TRY IT
Please transcribe the following records in full, exactly as given.

*** Opening PROVIDED RECORDS ***

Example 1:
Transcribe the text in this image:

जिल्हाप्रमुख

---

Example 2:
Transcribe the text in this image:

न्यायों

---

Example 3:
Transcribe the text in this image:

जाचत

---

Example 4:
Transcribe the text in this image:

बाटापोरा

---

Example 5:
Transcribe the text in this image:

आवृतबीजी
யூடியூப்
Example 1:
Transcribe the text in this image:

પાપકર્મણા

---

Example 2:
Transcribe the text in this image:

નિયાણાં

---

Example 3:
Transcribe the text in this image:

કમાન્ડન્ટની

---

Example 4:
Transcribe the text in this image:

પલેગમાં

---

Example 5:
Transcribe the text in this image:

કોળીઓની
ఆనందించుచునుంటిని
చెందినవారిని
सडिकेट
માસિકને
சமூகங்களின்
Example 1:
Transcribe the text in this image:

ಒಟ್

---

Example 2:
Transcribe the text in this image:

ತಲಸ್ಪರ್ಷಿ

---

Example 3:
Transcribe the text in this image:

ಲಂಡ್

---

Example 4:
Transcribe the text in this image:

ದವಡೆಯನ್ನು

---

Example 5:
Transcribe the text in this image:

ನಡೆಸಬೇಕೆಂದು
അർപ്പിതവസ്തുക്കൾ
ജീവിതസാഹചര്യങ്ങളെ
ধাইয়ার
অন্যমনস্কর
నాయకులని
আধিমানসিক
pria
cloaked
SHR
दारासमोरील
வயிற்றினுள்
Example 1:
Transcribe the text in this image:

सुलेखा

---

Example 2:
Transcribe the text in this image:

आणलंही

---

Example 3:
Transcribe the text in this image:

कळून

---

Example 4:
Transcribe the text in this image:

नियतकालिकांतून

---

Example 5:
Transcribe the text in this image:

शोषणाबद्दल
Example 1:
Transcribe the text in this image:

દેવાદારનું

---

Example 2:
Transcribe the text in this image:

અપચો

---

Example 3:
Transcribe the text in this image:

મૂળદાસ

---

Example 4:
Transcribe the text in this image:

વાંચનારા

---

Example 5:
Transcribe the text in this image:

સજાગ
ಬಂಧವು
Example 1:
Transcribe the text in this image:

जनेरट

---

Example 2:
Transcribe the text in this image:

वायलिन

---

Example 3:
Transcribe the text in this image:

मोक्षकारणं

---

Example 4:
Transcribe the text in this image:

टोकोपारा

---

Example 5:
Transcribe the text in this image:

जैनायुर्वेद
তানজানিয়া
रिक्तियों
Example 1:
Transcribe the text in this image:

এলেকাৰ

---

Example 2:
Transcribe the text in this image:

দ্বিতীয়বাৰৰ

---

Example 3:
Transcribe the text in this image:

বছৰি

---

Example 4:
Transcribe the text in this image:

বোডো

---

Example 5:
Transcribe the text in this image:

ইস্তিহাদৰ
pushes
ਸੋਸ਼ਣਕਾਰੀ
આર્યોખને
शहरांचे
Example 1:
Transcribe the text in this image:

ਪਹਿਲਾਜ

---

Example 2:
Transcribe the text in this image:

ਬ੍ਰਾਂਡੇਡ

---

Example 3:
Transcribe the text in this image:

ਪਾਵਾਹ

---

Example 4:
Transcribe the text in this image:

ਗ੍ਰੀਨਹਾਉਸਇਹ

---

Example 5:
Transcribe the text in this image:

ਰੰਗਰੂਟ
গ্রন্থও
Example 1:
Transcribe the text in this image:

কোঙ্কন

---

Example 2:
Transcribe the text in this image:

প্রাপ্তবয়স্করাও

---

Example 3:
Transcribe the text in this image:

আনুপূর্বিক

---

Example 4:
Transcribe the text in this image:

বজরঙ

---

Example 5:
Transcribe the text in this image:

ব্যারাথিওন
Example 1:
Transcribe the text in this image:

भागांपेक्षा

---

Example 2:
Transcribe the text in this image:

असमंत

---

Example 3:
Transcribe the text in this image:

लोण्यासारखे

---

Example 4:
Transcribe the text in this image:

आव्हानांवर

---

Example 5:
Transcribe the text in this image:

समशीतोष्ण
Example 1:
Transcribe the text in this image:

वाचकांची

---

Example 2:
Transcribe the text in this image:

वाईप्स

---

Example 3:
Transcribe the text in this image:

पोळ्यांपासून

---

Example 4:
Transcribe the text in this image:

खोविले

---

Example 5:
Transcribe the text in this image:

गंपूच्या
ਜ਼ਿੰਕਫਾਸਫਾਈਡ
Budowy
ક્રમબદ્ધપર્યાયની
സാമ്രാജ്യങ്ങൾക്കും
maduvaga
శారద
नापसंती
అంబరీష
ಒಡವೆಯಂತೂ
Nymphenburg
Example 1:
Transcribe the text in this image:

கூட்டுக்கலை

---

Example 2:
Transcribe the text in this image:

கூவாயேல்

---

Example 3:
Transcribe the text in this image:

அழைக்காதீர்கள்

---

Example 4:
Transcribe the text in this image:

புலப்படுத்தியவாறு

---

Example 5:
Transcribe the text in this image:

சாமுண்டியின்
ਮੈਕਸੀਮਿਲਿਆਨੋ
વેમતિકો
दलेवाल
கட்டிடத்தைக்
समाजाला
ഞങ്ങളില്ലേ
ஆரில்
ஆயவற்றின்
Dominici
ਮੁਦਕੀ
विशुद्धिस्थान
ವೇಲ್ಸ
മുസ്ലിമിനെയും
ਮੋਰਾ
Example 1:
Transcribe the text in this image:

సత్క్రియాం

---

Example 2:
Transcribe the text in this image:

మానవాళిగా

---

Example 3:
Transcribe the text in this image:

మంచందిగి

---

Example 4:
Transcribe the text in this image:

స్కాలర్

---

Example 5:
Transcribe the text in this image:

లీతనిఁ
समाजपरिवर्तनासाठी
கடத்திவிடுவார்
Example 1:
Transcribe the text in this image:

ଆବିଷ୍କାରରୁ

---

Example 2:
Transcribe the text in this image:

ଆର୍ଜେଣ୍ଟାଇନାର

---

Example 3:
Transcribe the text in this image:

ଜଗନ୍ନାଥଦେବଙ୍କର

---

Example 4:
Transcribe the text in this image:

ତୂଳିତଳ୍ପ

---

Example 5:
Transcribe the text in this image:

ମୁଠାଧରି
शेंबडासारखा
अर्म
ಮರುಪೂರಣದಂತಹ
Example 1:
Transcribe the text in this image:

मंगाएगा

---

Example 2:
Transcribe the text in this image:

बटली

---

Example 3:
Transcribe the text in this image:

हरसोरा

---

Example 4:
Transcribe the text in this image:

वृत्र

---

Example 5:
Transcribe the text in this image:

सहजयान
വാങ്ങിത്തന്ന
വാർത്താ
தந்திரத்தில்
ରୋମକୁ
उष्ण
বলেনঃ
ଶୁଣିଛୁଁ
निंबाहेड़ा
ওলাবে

*** Closing PROVIDED RECORDS ***

SOLUTION TO THIS EXERCISE
Example 1:
Transcribe the text in this image:

जिल्हाप्रमुख

---

Example 2:
Transcribe the text in this image:

न्यायों

---

Example 3:
Transcribe the text in this image:

जाचत

---

Example 4:
Transcribe the text in this image:

बाटापोरा

---

Example 5:
Transcribe the text in this image:

आवृतबीजी
யூடியூப்
Example 1:
Transcribe the text in this image:

પાપકર્મણા

---

Example 2:
Transcribe the text in this image:

નિયાણાં

---

Example 3:
Transcribe the text in this image:

કમાન્ડન્ટની

---

Example 4:
Transcribe the text in this image:

પલેગમાં

---

Example 5:
Transcribe the text in this image:

કોળીઓની
ఆనందించుచునుంటిని
చెందినవారిని
सडिकेट
માસિકને
சமூகங்களின்
Example 1:
Transcribe the text in this image:

ಒಟ್

---

Example 2:
Transcribe the text in this image:

ತಲಸ್ಪರ್ಷಿ

---

Example 3:
Transcribe the text in this image:

ಲಂಡ್

---

Example 4:
Transcribe the text in this image:

ದವಡೆಯನ್ನು

---

Example 5:
Transcribe the text in this image:

ನಡೆಸಬೇಕೆಂದು
അർപ്പിതവസ്തുക്കൾ
ജീവിതസാഹചര്യങ്ങളെ
ধাইয়ার
অন্যমনস্কর
నాయకులని
আধিমানসিক
pria
cloaked
SHR
दारासमोरील
வயிற்றினுள்
Example 1:
Transcribe the text in this image:

सुलेखा

---

Example 2:
Transcribe the text in this image:

आणलंही

---

Example 3:
Transcribe the text in this image:

कळून

---

Example 4:
Transcribe the text in this image:

नियतकालिकांतून

---

Example 5:
Transcribe the text in this image:

शोषणाबद्दल
Example 1:
Transcribe the text in this image:

દેવાદારનું

---

Example 2:
Transcribe the text in this image:

અપચો

---

Example 3:
Transcribe the text in this image:

મૂળદાસ

---

Example 4:
Transcribe the text in this image:

વાંચનારા

---

Example 5:
Transcribe the text in this image:

સજાગ
ಬಂಧವು
Example 1:
Transcribe the text in this image:

जनेरट

---

Example 2:
Transcribe the text in this image:

वायलिन

---

Example 3:
Transcribe the text in this image:

मोक्षकारणं

---

Example 4:
Transcribe the text in this image:

टोकोपारा

---

Example 5:
Transcribe the text in this image:

जैनायुर्वेद
তানজানিয়া
रिक्तियों
Example 1:
Transcribe the text in this image:

এলেকাৰ

---

Example 2:
Transcribe the text in this image:

দ্বিতীয়বাৰৰ

---

Example 3:
Transcribe the text in this image:

বছৰি

---

Example 4:
Transcribe the text in this image:

বোডো

---

Example 5:
Transcribe the text in this image:

ইস্তিহাদৰ
pushes
ਸੋਸ਼ਣਕਾਰੀ
આર્યોખને
शहरांचे
Example 1:
Transcribe the text in this image:

ਪਹਿਲਾਜ

---

Example 2:
Transcribe the text in this image:

ਬ੍ਰਾਂਡੇਡ

---

Example 3:
Transcribe the text in this image:

ਪਾਵਾਹ

---

Example 4:
Transcribe the text in this image:

ਗ੍ਰੀਨਹਾਉਸਇਹ

---

Example 5:
Transcribe the text in this image:

ਰੰਗਰੂਟ
গ্রন্থও
Example 1:
Transcribe the text in this image:

কোঙ্কন

---

Example 2:
Transcribe the text in this image:

প্রাপ্তবয়স্করাও

---

Example 3:
Transcribe the text in this image:

আনুপূর্বিক

---

Example 4:
Transcribe the text in this image:

বজরঙ

---

Example 5:
Transcribe the text in this image:

ব্যারাথিওন
Example 1:
Transcribe the text in this image:

भागांपेक्षा

---

Example 2:
Transcribe the text in this image:

असमंत

---

Example 3:
Transcribe the text in this image:

लोण्यासारखे

---

Example 4:
Transcribe the text in this image:

आव्हानांवर

---

Example 5:
Transcribe the text in this image:

समशीतोष्ण
Example 1:
Transcribe the text in this image:

वाचकांची

---

Example 2:
Transcribe the text in this image:

वाईप्स

---

Example 3:
Transcribe the text in this image:

पोळ्यांपासून

---

Example 4:
Transcribe the text in this image:

खोविले

---

Example 5:
Transcribe the text in this image:

गंपूच्या
ਜ਼ਿੰਕਫਾਸਫਾਈਡ
Budowy
ક્રમબદ્ધપર્યાયની
സാമ്രാജ്യങ്ങൾക്കും
maduvaga
శారద
नापसंती
అంబరీష
ಒಡವೆಯಂತೂ
Nymphenburg
Example 1:
Transcribe the text in this image:

கூட்டுக்கலை

---

Example 2:
Transcribe the text in this image:

கூவாயேல்

---

Example 3:
Transcribe the text in this image:

அழைக்காதீர்கள்

---

Example 4:
Transcribe the text in this image:

புலப்படுத்தியவாறு

---

Example 5:
Transcribe the text in this image:

சாமுண்டியின்
ਮੈਕਸੀਮਿਲਿਆਨੋ
વેમતિકો
दलेवाल
கட்டிடத்தைக்
समाजाला
ഞങ്ങളില്ലേ
ஆரில்
ஆயவற்றின்
Dominici
ਮੁਦਕੀ
विशुद्धिस्थान
ವೇಲ್ಸ
മുസ്ലിമിനെയും
ਮੋਰਾ
Example 1:
Transcribe the text in this image:

సత్క్రియాం

---

Example 2:
Transcribe the text in this image:

మానవాళిగా

---

Example 3:
Transcribe the text in this image:

మంచందిగి

---

Example 4:
Transcribe the text in this image:

స్కాలర్

---

Example 5:
Transcribe the text in this image:

లీతనిఁ
समाजपरिवर्तनासाठी
கடத்திவிடுவார்
Example 1:
Transcribe the text in this image:

ଆବିଷ୍କାରରୁ

---

Example 2:
Transcribe the text in this image:

ଆର୍ଜେଣ୍ଟାଇନାର

---

Example 3:
Transcribe the text in this image:

ଜଗନ୍ନାଥଦେବଙ୍କର

---

Example 4:
Transcribe the text in this image:

ତୂଳିତଳ୍ପ

---

Example 5:
Transcribe the text in this image:

ମୁଠାଧରି
शेंबडासारखा
अर्म
ಮರುಪೂರಣದಂತಹ
Example 1:
Transcribe the text in this image:

मंगाएगा

---

Example 2:
Transcribe the text in this image:

बटली

---

Example 3:
Transcribe the text in this image:

हरसोरा

---

Example 4:
Transcribe the text in this image:

वृत्र

---

Example 5:
Transcribe the text in this image:

सहजयान
വാങ്ങിത്തന്ന
വാർത്താ
தந்திரத்தில்
ରୋମକୁ
उष्ण
বলেনঃ
ଶୁଣିଛୁଁ
निंबाहेड़ा
ওলাবে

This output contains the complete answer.